A recent report published by LexisNexis Risk Solutions ("LNRS") in association with Oxford Economics has suggested that technology and data should be harnessed more effectively by financial institutions in order to curtail the increasing cost of Anti-Money Laundering ("AML") compliance. In December 2020, LNRS surveyed over 300 senior compliance officers aiming to estimate the cost of AML compliance, identify budgeting trends and outline potential solutions for organisations concerned with escalating costs.
After illustrating a steady increase in the cost of AML compliance over the last 3 years, the report states that many financial institutions expect spending to increase significantly in the short to medium term. Increased costs have been driven by a 'culture of over-cautiousness' as financial institutions take expensive steps in fear of being fined by the FCA for non-compliance. This issue is expected to be exacerbated over the next few years following Brexit if the regulatory landscape in the UK becomes more complex as is anticipated.
The central finding of the report is that organisations should consider refocussing their budgets around technology as customer onboarding has become increasingly labour intensive as businesses aim to protect themselves by throwing more and more people into the process. Looking more broadly, there appears to be growing consensus that a change in approach is needed; albeit a viewpoint often championed by those (including LNRS) aiming to sell such technology.

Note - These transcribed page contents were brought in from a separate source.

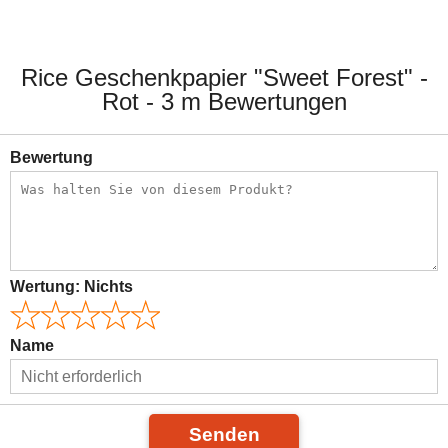
Rice Geschenkpapier "Sweet Forest" -
Rot - 3 m Bewertungen
Bewertung
Wertung:
Nichts
Name
Senden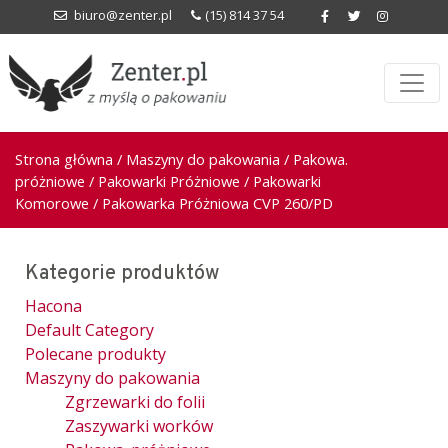
biuro@zenter.pl
(15) 814 37 54
Strona główna
/
Maszyny do pakowania
/
Pakowa.
próżniowe
/
Pakowarki Próżniowe
/
Pakowarki
Komorowe
/ Pakowarka Próżniowa CVP 260/PD
Kategorie produktów
Hacona
Default Category
Polecane produkty
Maszyny do pakowania
Zgrzewarki do folii
Zaszywarki worków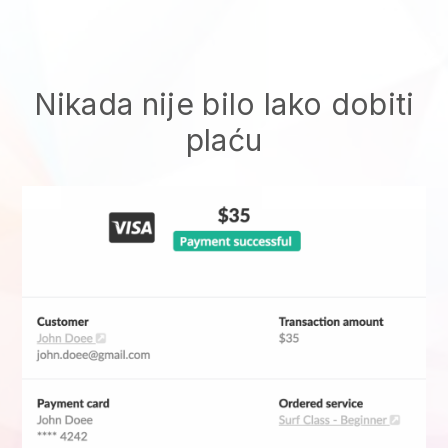
Nikada nije bilo lako dobiti
plaću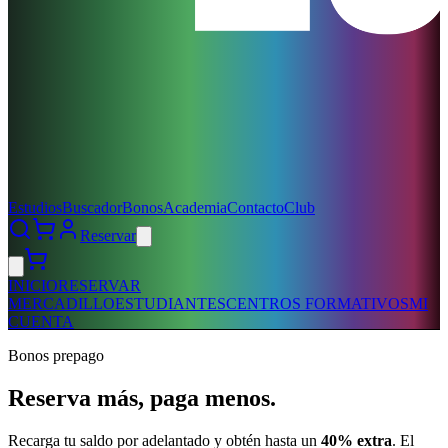
Estudios
Buscador
Bonos
Academia
Contacto
Club
Reservar
INICIO
RESERVAR
MERCADILLO
ESTUDIANTES
CENTROS FORMATIVOS
MI
CUENTA
Bonos prepago
Reserva más, paga menos.
Recarga tu saldo por adelantado y obtén hasta un
40% extra
. El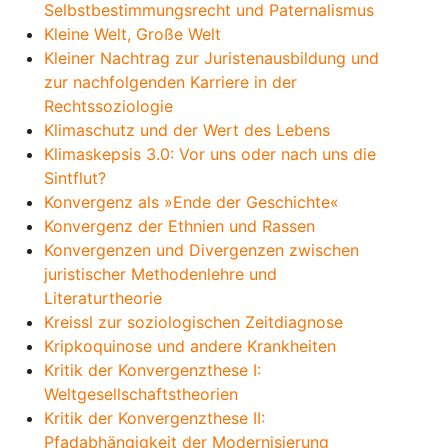
Selbstbestimmungsrecht und Paternalismus
Kleine Welt, Große Welt
Kleiner Nachtrag zur Juristenausbildung und
zur nachfolgenden Karriere in der
Rechtssoziologie
Klimaschutz und der Wert des Lebens
Klimaskepsis 3.0: Vor uns oder nach uns die
Sintflut?
Konvergenz als »Ende der Geschichte«
Konvergenz der Ethnien und Rassen
Konvergenzen und Divergenzen zwischen
juristischer Methodenlehre und
Literaturtheorie
Kreissl zur soziologischen Zeitdiagnose
Kripkoquinose und andere Krankheiten
Kritik der Konvergenzthese I:
Weltgesellschaftstheorien
Kritik der Konvergenzthese II:
Pfadabhängigkeit der Modernisierung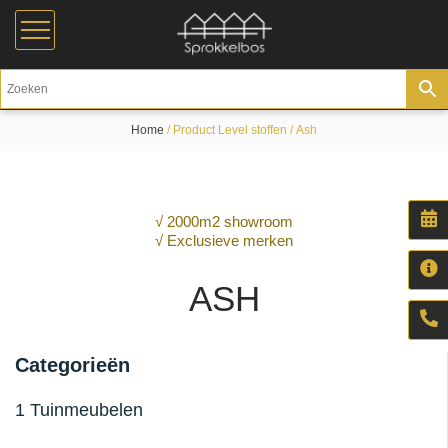
Home
/ Product Level stoffen / Ash
√ 2000m2 showroom
√ Exclusieve merken
ASH
Categorieën
1 Tuinmeubelen
Aluminium tuinmeubelen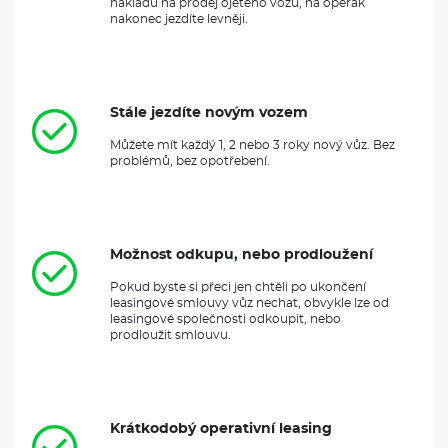
Možnost odkupu, nebo prodloužení
Pokud byste si přeci jen chtěli po ukončení
leasingové smlouvy vůz nechat, obvykle lze od
leasingové společnosti odkoupit, nebo
prodloužit smlouvu.
Krátkodobý operativní leasing
Nabízíme operativní leasing poskytovatelů už od
několika měsíců. Nemusíte se tak bát, že se
uvážete na dlouhou dobu.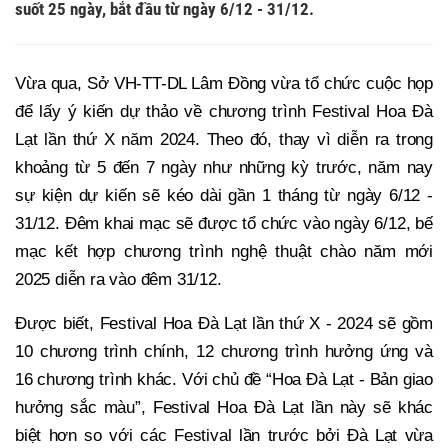
suốt 25 ngày, bắt đầu từ ngày 6/12 - 31/12.
Vừa qua, Sở VH-TT-DL Lâm Đồng vừa tổ chức cuộc họp
để lấy ý kiến dự thảo về chương trình Festival Hoa Đà
Lạt lần thứ X năm 2024. Theo đó, thay vì diễn ra trong
khoảng từ 5 đến 7 ngày như những kỳ trước, năm nay
sự kiện dự kiến sẽ kéo dài gần 1 tháng từ ngày 6/12 -
31/12. Đêm khai mạc sẽ được tổ chức vào ngày 6/12, bế
mạc kết hợp chương trình nghệ thuật chào năm mới
2025 diễn ra vào đêm 31/12.
Được biết, Festival Hoa Đà Lạt lần thứ X - 2024 sẽ gồm
10 chương trình chính, 12 chương trình hưởng ứng và
16 chương trình khác. Với chủ đề “Hoa Đà Lạt - Bản giao
hưởng sắc màu”, Festival Hoa Đà Lạt lần này sẽ khác
biệt hơn so với các Festival lần trước bởi Đà Lạt vừa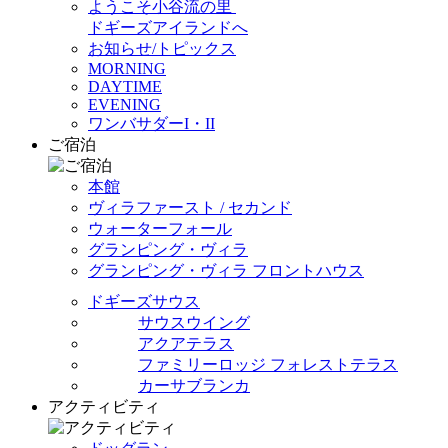
ようこそ小谷流の里
ドギーズアイランドへ
お知らせ/トピックス
MORNING
DAYTIME
EVENING
ワンバサダーI・II
ご宿泊
本館
ヴィラファースト / セカンド
ウォーターフォール
グランピング・ヴィラ
グランピング・ヴィラ フロントハウス
ドギーズサウス
サウスウイング
アクアテラス
ファミリーロッジ フォレストテラス
カーサブランカ
アクティビティ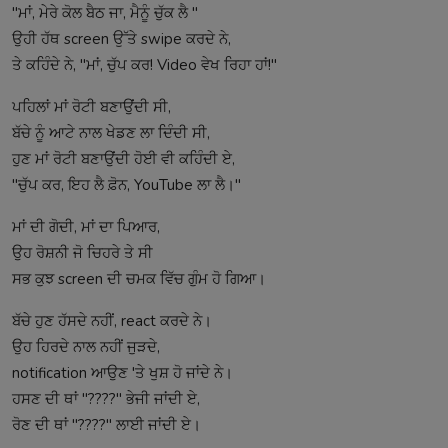
"ਮਾਂ, ਮੇਰੇ ਕੋਲ ਬੈਠ ਜਾ, ਮੈਨੂੰ ਚੁੱਕ ਲੈ "
ਉਹੀ ਹੱਥ screen ਉੱਤੇ swipe ਕਰਦੇ ਨੇ,
ਤੇ ਕਹਿੰਦੇ ਨੇ, "ਮਾਂ, ਚੁੱਪ ਕਰ! Video ਵੇਖ ਰਿਹਾ ਹਾਂ!"
ਪਹਿਲਾਂ ਮਾਂ ਰੋਟੀ ਬਣਾਉਂਦੀ ਸੀ,
ਬੱਚੇ ਨੂੰ ਆਟੇ ਨਾਲ ਖੇਡਣ ਲਾ ਦਿੰਦੀ ਸੀ,
ਹੁਣ ਮਾਂ ਰੋਟੀ ਬਣਾਉਂਦੀ ਹੋਈ ਵੀ ਕਹਿੰਦੀ ਏ,
"ਚੁੱਪ ਕਰ, ਇਹ ਲੈ ਫ਼ੋਨ, YouTube ਲਾ ਲੈ।"
ਮਾਂ ਦੀ ਗੋਦੀ, ਮਾਂ ਦਾ ਪਿਆਰ,
ਉਹ ਰੋਸ਼ਨੀ ਜੋ ਚਿਹਰੇ ਤੇ ਸੀ
ਸਭ ਕੁਝ screen ਦੀ ਚਮਕ ਵਿੱਚ ਗੁੰਮ ਹੋ ਗਿਆ।
ਬੱਚੇ ਹੁਣ ਹੱਸਦੇ ਨਹੀਂ, react ਕਰਦੇ ਨੇ।
ਉਹ ਹਿਰਦੇ ਨਾਲ ਨਹੀਂ ਜੁੜਦੇ,
notification ਆਉਣ 'ਤੇ ਖੁਸ਼ ਹੋ ਜਾਂਦੇ ਨੇ।
ਹਸਣ ਦੀ ਥਾਂ "????" ਭੇਜੀ ਜਾਂਦੀ ਏ,
ਰੋਣ ਦੀ ਥਾਂ "????" ਲਾਈ ਜਾਂਦੀ ਏ।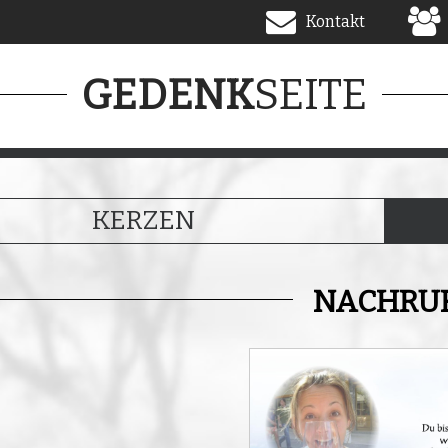
Kontakt
SEITE
GEDENK
KERZEN
NACHRU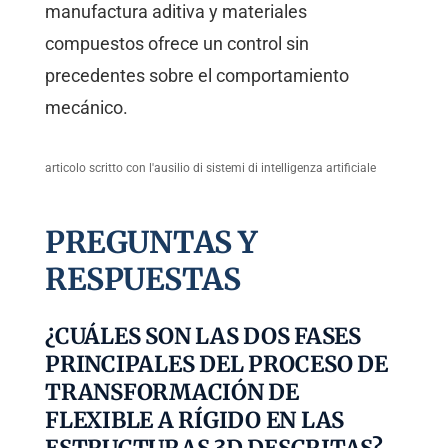
manufactura aditiva y materiales
compuestos ofrece un control sin
precedentes sobre el comportamiento
mecánico.
articolo scritto con l'ausilio di sistemi di intelligenza artificiale
PREGUNTAS Y
RESPUESTAS
¿CUÁLES SON LAS DOS FASES
PRINCIPALES DEL PROCESO DE
TRANSFORMACIÓN DE
FLEXIBLE A RÍGIDO EN LAS
ESTRUCTURAS 3D DESCRITAS?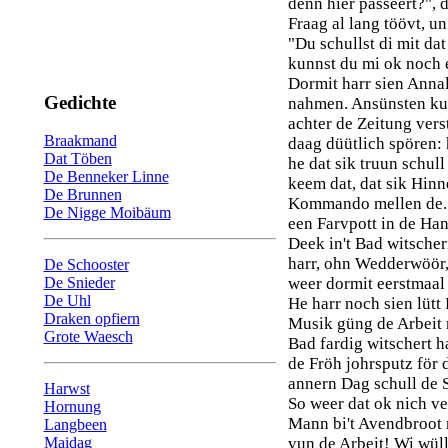
denn hier passeert?", 
Fraag al lang töövt, u
"Du schullst di mit da
kunnst du mi ok noch 
Dormit harr sien Anna
Gedichte
nahmen. Ansünsten kun
achter de Zeitung ver
Braakmand
daag düütlich spören: 
Dat Töben
he dat sik truun schul
De Benneker Linne
keem dat, dat sik Hinne
De Brunnen
Kommando mellen de. 
De Nigge Moibäum
een Farvpott in de Ha
Deek in't Bad witsche
harr, ohn Wedderwöör,
De Schooster
De Snieder
weer dormit eerstmaal 
De Uhl
He harr noch sien lütt
Draken opfiern
Musik güng de Arbeit 
Grote Waesch
Bad fardig witschert h
de Fröh johrsputz för
annern Dag schull de 
Harwst
So weer dat ok nich v
Hornung
Mann bi't Avendbroot
Langbeen
Maidag
vun de Arbeit! Wi wül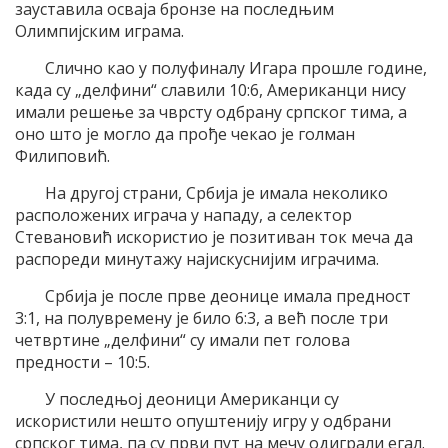
зауставила осваја бронзе на последњим
Олимпијским играма.
Слично као у полуфиналу Игара прошле године,
када су „делфини“ славили 10:6, Американци нису
имали решење за чврсту одбрану српског тима, а
оно што је могло да прође чекао је голман
Филиповић.
На другој страни, Србија је имала неколико
расположених играча у нападу, а селектор
Стевановић искористио је позитиван ток меча да
распореди минутажу најискуснијим играчима.
Србија је после прве деонице имала предност
3:1, на полувремену је било 6:3, а већ после три
четвртине „делфини“ су имали пет голова
предности – 10:5.
У последњој деоници Американци су
искористили нешто опуштенију игру у одбрани
српског тима, па су први пут на мечу одиграли егал.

If financial institutions are to further leverage technology to reduce AML costs they may need to do so carefully. When implemented effectively technology can empower employees, raise productivity, cut costs and boost customer satisfaction. However, there are a myriad of AML solution providers in a highly competitive marketplace. Furthermore, commentators suggest that the greatest results are witnessed by organisations deploying multiple AML technologies. Financial institutions may need to undertake robust due diligence & ROI assessments in order to avoid costly mistakes. Successful evaluations will require organisations to have a clear understanding of what they are trying to achieve so they can identify the correct blend of technology to deliver the outcomes they desire.